DOJ launches forfeiture action to recover $2.3m in Bitcoin tied to Chaos Ransomware group

The U.S. Department of Justice has launched a forfeiture action to recover nearly $2.3 million worth of Bitcoin tied to a new ransomware group dubbed Chaos.

Chaos is a recently identified ransomware-as-a-service operation. First spotted in early 2025 by researchers at Cybersecurity firm Cisco Talos, the group is known for targeting victims across multiple platforms—including Windows, Linux, ESXi, and NAS systems—and extorting payments by encrypting files and threatening to leak sensitive data.

According to the official press release, the United States Attorney’s Office for the Northern District of Texas filed a civil complaint last Thursday, July 24, seeking the forfeiture of 20.2891382 Bitcoin. 

The cryptocurrency, worth over $2.3 million at the time of filing, was seized by the FBI’s Dallas division on April 15, 2025. It was traced to a wallet allegedly associated with a Chaos group member known only by the alias “Hors.”

What does the DOJ allege?

Federal prosecutors claim the seized Bitcoin constitutes property involved in unlawful activity, or proceeds derived from offenses including money laundering and extortion related to attacks on protected computers—more commonly known as ransomware attacks. 

They allege that Hors targeted victims in the Northern District of Texas and other jurisdictions, and pressured victims into paying by encrypting sensitive data on the victim’s devices and demanding cryptocurrency payments in return for restoring access and withholding leaks.

Authorities reportedly used a recovery seed phrase associated with Electrum, an older Bitcoin wallet platform, to access the seized funds. However, the exact technical details were not disclosed in the public filing.

According to court documents, federal agents were able to access the wallet and subsequently move the funds to a government-controlled address. The DOJ has also refrained from detailing the evidence linking the Bitcoin to Hors.

When the cryptocurrency was seized in April, it was worth around $1.7 million but had appreciated to over $2.4 million by the time the complaint was filed.

What is the Chaos ransomware group?

According to Cisco Talos, Chaos is structured as a ransomware-as-a-service (RaaS) network.

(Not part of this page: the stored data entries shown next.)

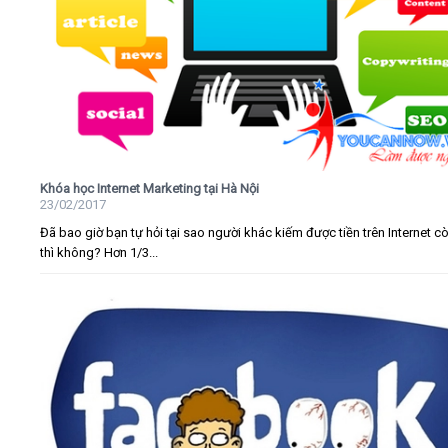
Khóa học Internet Marketing tại Hà Nội
23/02/2017
Đã bao giờ bạn tự hỏi tại sao người khác kiếm được tiền trên Internet c
thì không? Hơn 1/3...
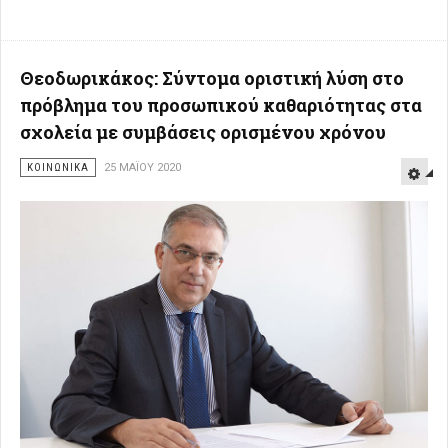
Θεοδωρικάκος: Σύντομα οριστική λύση στο
πρόβλημα του προσωπικού καθαριότητας στα
σχολεία με συμβάσεις ορισμένου χρόνου
ΚΟΙΝΩΝΙΚΑ
25 ΜΑΪ́ΟΥ 2020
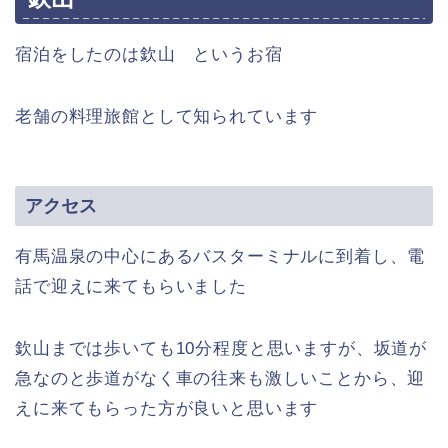
宿泊をしたのは欽山 というお宿
老舗の料理旅館として知られています
アクセス
有馬温泉の中心にあるバスターミナルに到着し、電
話で迎えに来てもらいました
欽山までは歩いても10分程度と思いますが、坂道が
急なのと歩道がなく車の往来も激しいことから、迎
えに来てもらった方が良いと思います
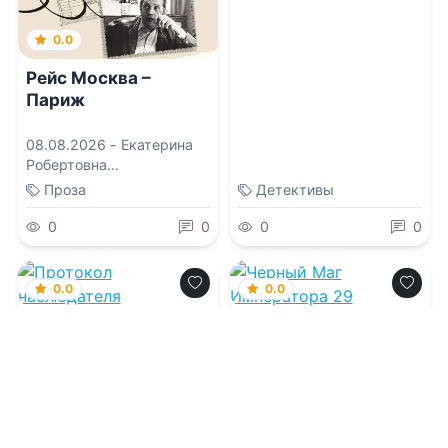
0.0
Рейс Москва –
Париж
08.08.2026 -
Екатерина
Робертовна
Рождественская
Проза
Детективы
0
0
0
0
0.0
0.0
Протокол
Черный Маг
наблюдателя
Императора 29
08.08.2026 -
Айна
08.08.2026 -
Александр
Суррэй
Герда
Фантастика
Приключения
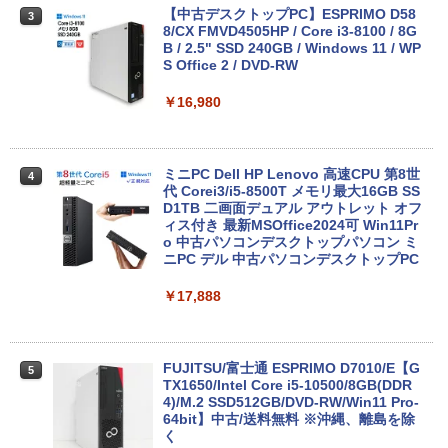
B/1TB選択可 13.3型 軽量 モバイル ビジ
【中古デスクトップPC】ESPRIMO D58
3
ネス 在宅勤務 学生向け
8/CX FMVD4505HP / Core i3-8100 / 8G
B / 2.5" SSD 240GB / Windows 11 / WP
S Office 2 / DVD-RW
￥12,980
￥16,980
8月5日限定10倍＆抽選10000P！｜2021
4
年モデル！高性能ノートパソコン Windo
ws11 富士通 LIFEBOOK A5511 第11世
ミニPC Dell HP Lenovo 高速CPU 第8世
4
代Celeron 6305U最大メモリ32GB 秒速
代 Corei3/i5-8500T メモリ最大16GB SS
起動新品SSD2TB テンキー内蔵 15.6型大
D1TB 二画面デュアル アウトレット オフ
画面 ノートパソコン中古 オフィス付き
ィス付き 最新MSOffice2024可 Win11Pr
Microsoftoffice2024可 送料無料 WIFI
o 中古パソコンデスクトップパソコン ミ
ニPC デル 中古パソコンデスクトップPC
￥15,120
￥17,888
マイクロソフト 法人向け Surface Pro 1
5
2 インチ キーボード ストーン グレー EP
FUJITSU/富士通 ESPRIMO D7010/E【G
5
2-32891
TX1650/Intel Core i5-10500/8GB(DDR
4)/M.2 SSD512GB/DVD-RW/Win11 Pro-
64bit】中古/送料無料 ※沖縄、離島を除
￥25,278
く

This model allows other criminals to purchase or lease access to ransomware tools developed by the group in exchange for a share of the ransom profits. The software is marketed as cross-platform and can be used to destroy backups and exfiltrate sensitive information.

While Chaos shares its name with an existing ransomware builder, researchers believe the two are unrelated. Instead, the group appears to be deliberately taking advantage of the name to complicate attribution and mask the identities of its operators. 

Chaos is believed to be active since at least February 2025, and is known to target both individuals and businesses. 

Authorities have not revealed the total number of attacks carried out by the group, nor the cumulative ransom demands involved. However, Hors is believed to be one of several active members using the Chaos platform.

DOJ’s recovery efforts

Over the past months, the Department of Justice has been working closely with law enforcement agencies and blockchain firms to recover millions in stolen or laundered cryptocurrency.

Earlier this month, the DOJ credited stablecoin issuer Tether with helping recover $40,300 in USDT tied to a scam impersonating the Trump-Vance Inaugural Committee. Similarly, in June, the department filed a civil complaint to seize over $225 million in Tether (USDT) tied to a major pig butchering scam.

One of the largest cases to date remains the DOJ’s recovery of over $9 billion in Bitcoin from the 2016 Bitfinex hack. The assets, once considered lost, were traced and seized following years of investigation.

In a court filing earlier this year, the DOJ confirmed that the majority of the recovered funds would be returned to the exchange itself.